=== What you are asked to do ===
In the film review below, rewrite the passage between "Review by Andrew" and "Wack (Rhys Muldoon).", inclusive, and substitute "mischief" for "larrikinism".
──────── Extracted text
Review by Andrew L. Urban

Considerably better than several recent Australian comedies, The Crop is entertaining enough and succeeds on its own terms, as a crim-com with a recognisably Australian spirit of larrikinism, corrupt police and good hearted sheilas. Or at least one good hearted sheila, Holly Brisley's excellent creation of Geraldine, the girl who is a good mate in every sense to low key anti hero Blade. Kelly Butler's Jacki is not so good hearted, a shrieking mass of insecurities and jealousies who provides the running gag light relief as she imagines every woman stalking her boyfriend, Wack (Rhys Muldoon).

inlineGeorge Elliot, the writer of the script and driver of the project, is a self made man who raised the money for his film privately, and while he hasn't been able to afford major stars, he had the good sense to hire some darned good crew to make a film that has as much commercial prospect as any other Australian film of late. His performance as Blade is not half bad either, a muted characterisation that works by its understatement. The script, while never pushing the envelope of originality, has some effectively humorous lines of dialogue, and the structure is accessibly recognisable.

Old pros like Bruce Venables and Tony Barry earn their pay with characters that fill out their scripted limitations with acting muscle, while Vincent Stone's Dago is the handy wild card in the screenplay, the unpredictable element that carries the payoff.

Excellent camera work and a solid soundtrack (including a couple of songs performed by Elliot himself) give the film a polished feel. While never quite as funny as we might want, The Crop is notable for its pace and its controlled direction, mostly keeping the performances grounded in its own reality.
────────────────
──────── Given data
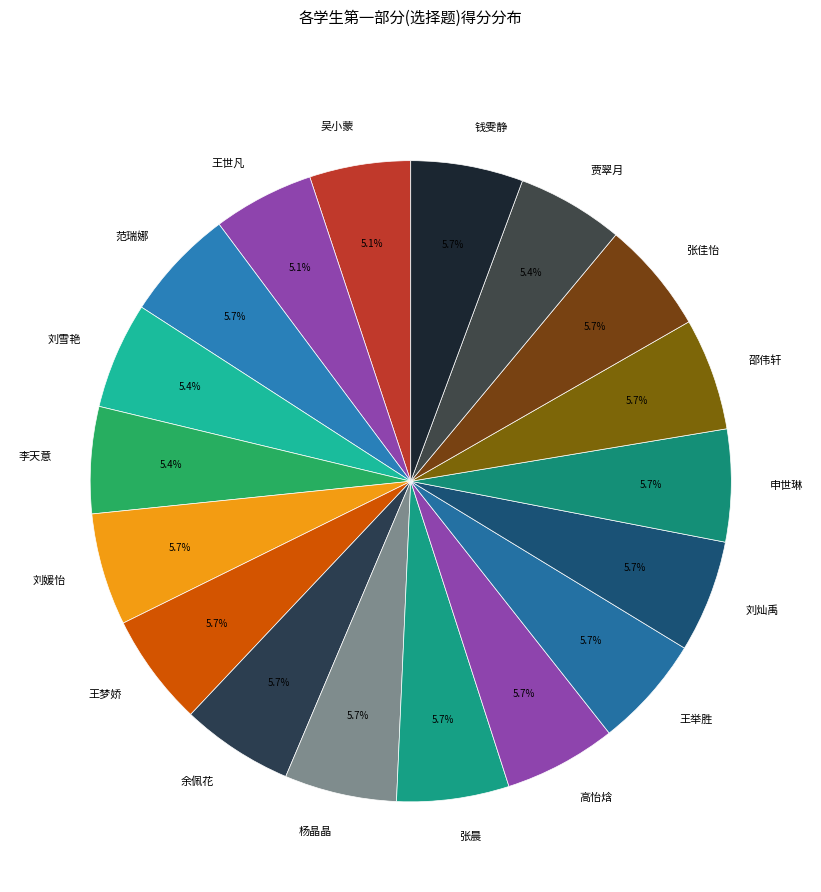

To the nearest percent, what is the average slice percentage?

6%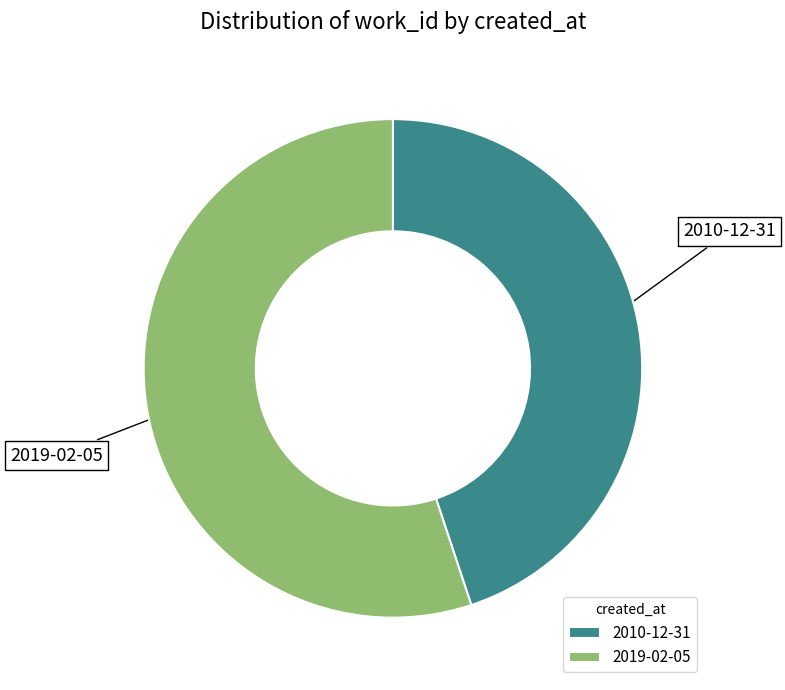

Which has a higher value, 2010-12-31 or 2019-02-05?

2019-02-05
────────────────
=== Reply to the exercise ===
Review by Andrew L. Urban

Considerably better than several recent Australian comedies, The Crop is entertaining enough and succeeds on its own terms, as a crim-com with a recognisably Australian spirit of mischief, corrupt police and good hearted sheilas. Or at least one good hearted sheila, Holly Brisley's excellent creation of Geraldine, the girl who is a good mate in every sense to low key anti hero Blade. Kelly Butler's Jacki is not so good hearted, a shrieking mass of insecurities and jealousies who provides the running gag light relief as she imagines every woman stalking her boyfriend, Wack (Rhys Muldoon).